Saved data entries:
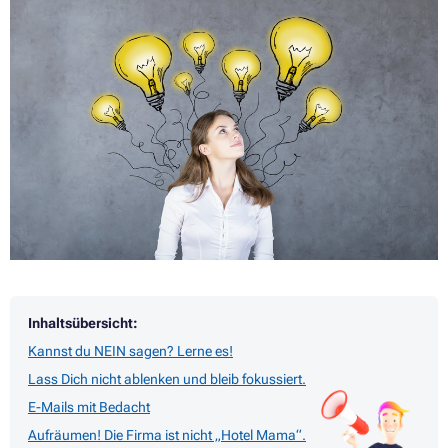
Inhaltsübersicht:
Kannst du NEIN sagen? Lerne es!
Lass Dich nicht ablenken und bleib fokussiert.
E-Mails mit Bedacht
Aufräumen! Die Firma ist nicht „Hotel Mama“.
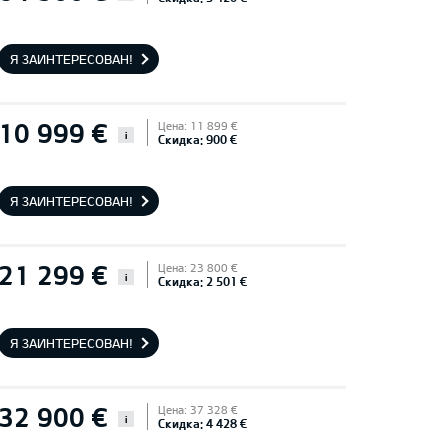
Я ЗАИНТЕРЕСОВАН!
10 999 €
Цена: 11 899 €
i
Скидка: 900 €
Я ЗАИНТЕРЕСОВАН!
21 299 €
Цена: 23 800 €
i
Скидка: 2 501 €
Я ЗАИНТЕРЕСОВАН!
32 900 €
Цена: 37 328 €
i
Скидка: 4 428 €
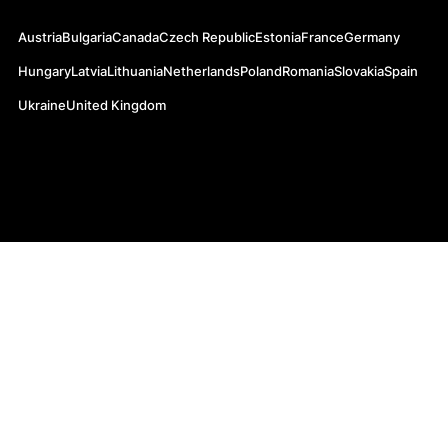
Austria
Bulgaria
Canada
Czech Republic
Estonia
France
Germany
Hungary
Latvia
Lithuania
Netherlands
Poland
Romania
Slovakia
Spain
Ukraine
United Kingdom
© 2026 VEAN TATTOO. ALL RIGHTS RESERVED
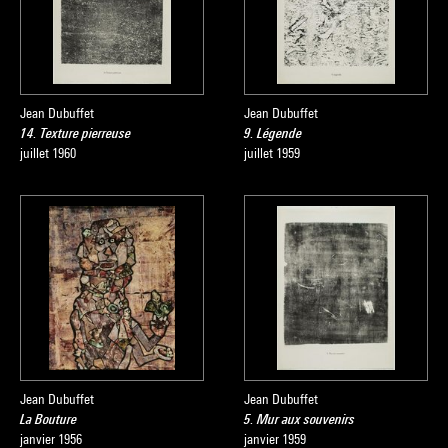
Jean Dubuffet
Jean Dubuffet
14. Texture pierreuse
9. Légende
juillet 1960
juillet 1959
Jean Dubuffet
Jean Dubuffet
La Bouture
5. Mur aux souvenirs
janvier 1956
janvier 1959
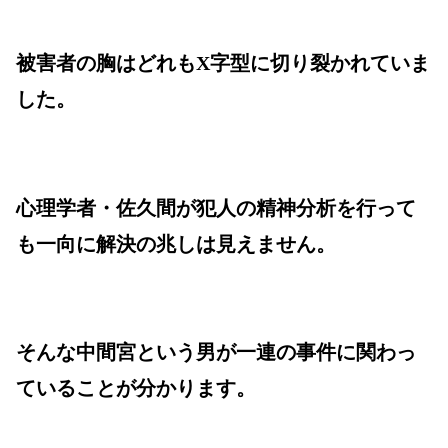
被害者の胸はどれもX字型に切り裂かれていま
した。
心理学者・佐久間が犯人の精神分析を行って
も一向に解決の兆しは見えません。
そんな中間宮という男が一連の事件に関わっ
ていることが分かります。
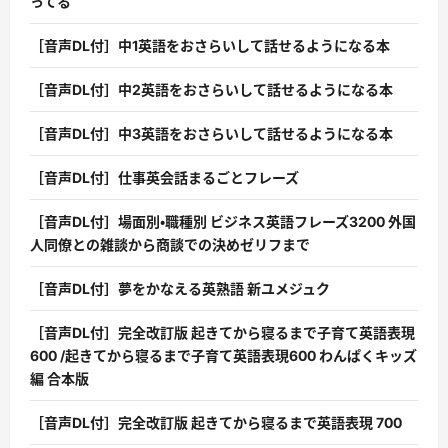
ってる
［音声DL付］中1英語をおさらいして話せるようになる本
［音声DL付］中2英語をおさらいして話せるようになる本
［音声DL付］中3英語をおさらいして話せるようになる本
［音声DL付］仕事英会話まるごとフレーズ
［音声DL付］場面別・職種別 ビジネス英語フレーズ3200 外国
人同僚との雑談から商談での決めゼリフまで
［音声DL付］夢をかなえる英熟語 新ユメジュク
［音声DL付］完全改訂版 起きてから寝るまで子育て英語表現
600 /起きてから寝るまで子育て英語表現600 わんぱくキッズ
編 合本版
［音声DL付］完全改訂版 起きてから寝るまで英語表現 700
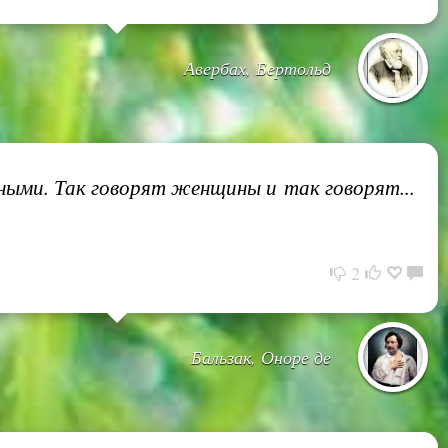
Авербах, Бертольд
ными. Так говорят женщины и так говорят...
2
Бальзак, Оноре де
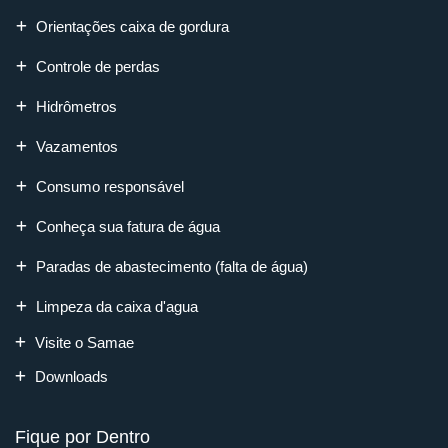
Orientações caixa de gordura
Controle de perdas
Hidrômetros
Vazamentos
Consumo responsável
Conheça sua fatura de água
Paradas de abastecimento (falta de água)
Limpeza da caixa d'agua
Visite o Samae
Downloads
Fique por Dentro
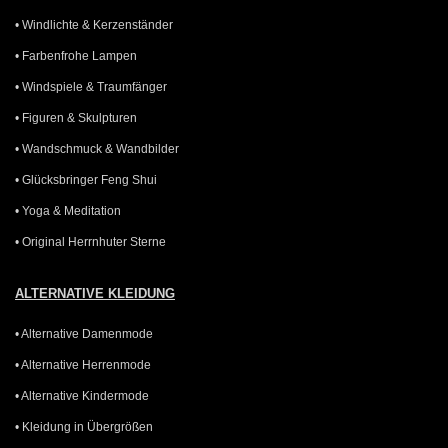
• Windlichte & Kerzenständer
• Farbenfrohe Lampen
• Windspiele & Traumfänger
• Figuren & Skulpturen
• Wandschmuck & Wandbilder
• Glücksbringer Feng Shui
• Yoga & Meditation
• Original Herrnhuter Sterne
ALTERNATIVE KLEIDUNG
• Alternative Damenmode
• Alternative Herrenmode
• Alternative Kindermode
• Kleidung in Übergrößen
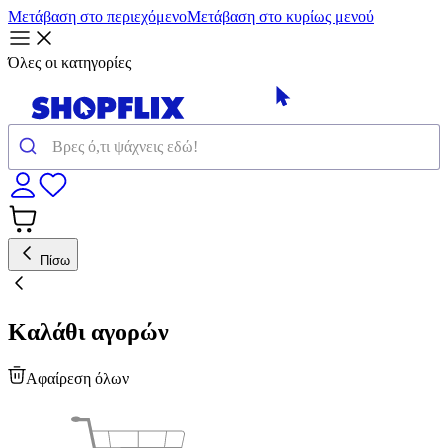
Μετάβαση στο περιεχόμενο
Μετάβαση στο κυρίως μενού
Όλες οι κατηγορίες
Πίσω
Καλάθι αγορών
Αφαίρεση όλων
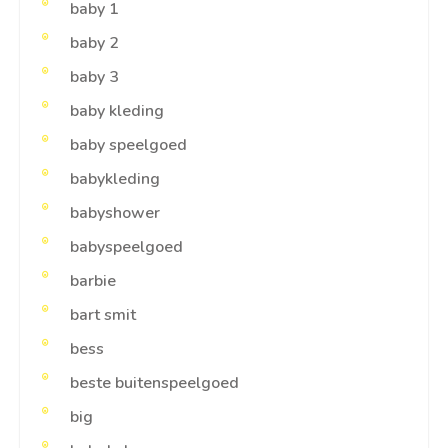
baby 1
baby 2
baby 3
baby kleding
baby speelgoed
babykleding
babyshower
babyspeelgoed
barbie
bart smit
bess
beste buitenspeelgoed
big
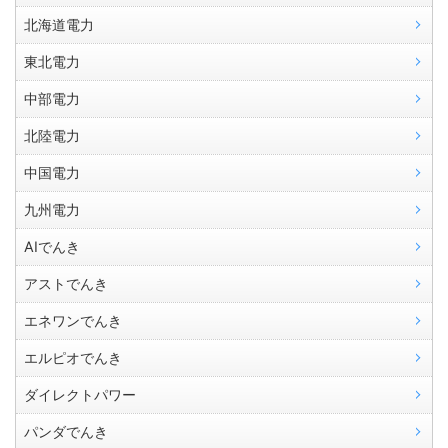
北海道電力
東北電力
中部電力
北陸電力
中国電力
九州電力
AIでんき
アストでんき
エネワンでんき
エルピオでんき
ダイレクトパワー
パンダでんき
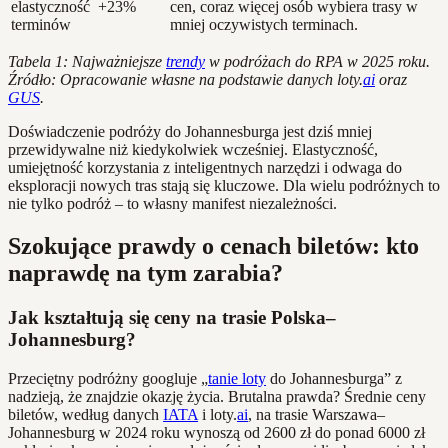
elastyczność
+23%
cen, coraz więcej osób wybiera trasy w
terminów
mniej oczywistych terminach.
Tabela 1: Najważniejsze
trendy
w podróżach do RPA w 2025 roku.
Źródło: Opracowanie własne na podstawie danych loty.
ai
oraz
GUS
.
Doświadczenie podróży do Johannesburga jest dziś mniej
przewidywalne niż kiedykolwiek wcześniej. Elastyczność,
umiejętność korzystania z inteligentnych narzędzi i odwaga do
eksploracji nowych tras stają się kluczowe. Dla wielu podróżnych to
nie tylko podróż – to własny manifest niezależności.
Szokujące prawdy o cenach biletów: kto
naprawdę na tym zarabia?
Jak kształtują się ceny na trasie Polska–
Johannesburg?
Przeciętny podróżny googluje „
tanie loty
do Johannesburga” z
nadzieją, że znajdzie okazję życia. Brutalna prawda? Średnie ceny
biletów, według danych
IATA
i loty.
ai
, na trasie Warszawa–
Johannesburg w 2024 roku wynoszą od 2600 zł do ponad 6000 zł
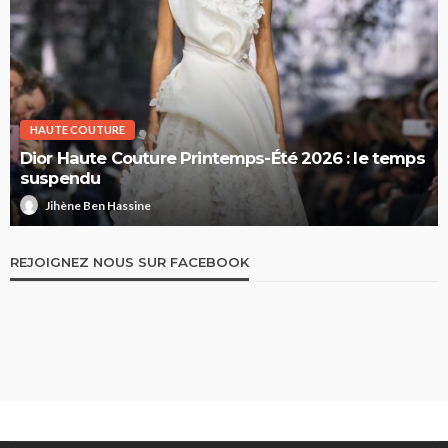
HAUTE COUTURE
Dior Haute Couture Printemps-Été 2026 : le temps
suspendu
Jihène Ben Hassine
REJOIGNEZ NOUS SUR FACEBOOK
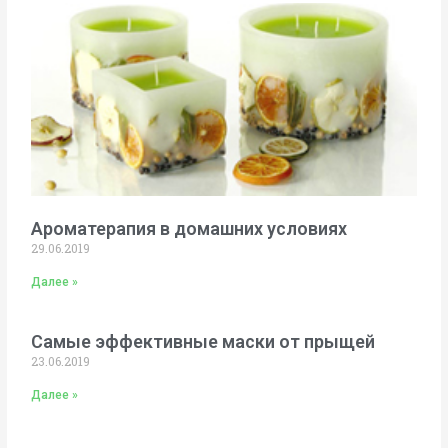
Ароматерапия в домашних условиях
29.06.2019
Далее »
Самые эффективные маски от прыщей
23.06.2019
Далее »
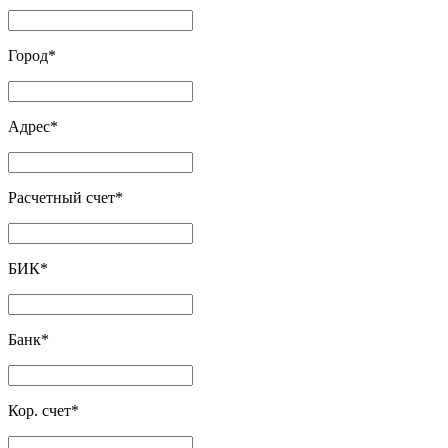
Город
*
Адрес
*
Расчетный счет
*
БИК
*
Банк
*
Кор. счет
*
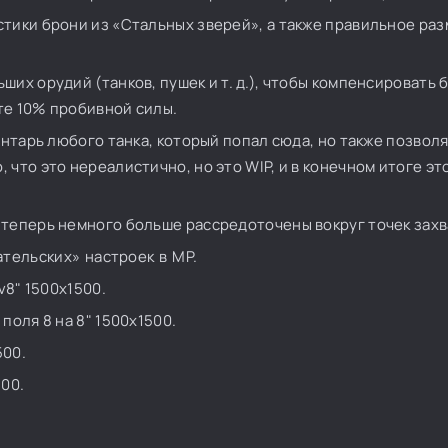
стики брони из «Стальных зверей», а также правильное ра
ших орудий (танков, пушек и т. д.), чтобы компенсировать
те 10% пробивной силы.
ентарь любого танка, который попал сюда, но также позвол
что это нереалистично, но это WIP, и в конечном итоге эт
 теперь немного больше рассредоточены вокруг точек захв
тельских» настроек в MP.
v8" 1500x1500.
поля 8 на 8" 1500x1500.
500.
500.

PROBLEM DETAILS:
Looking at the records, report the number of lines that hold the string "Johannesburga", with no other text.

FINAL ANSWER:
2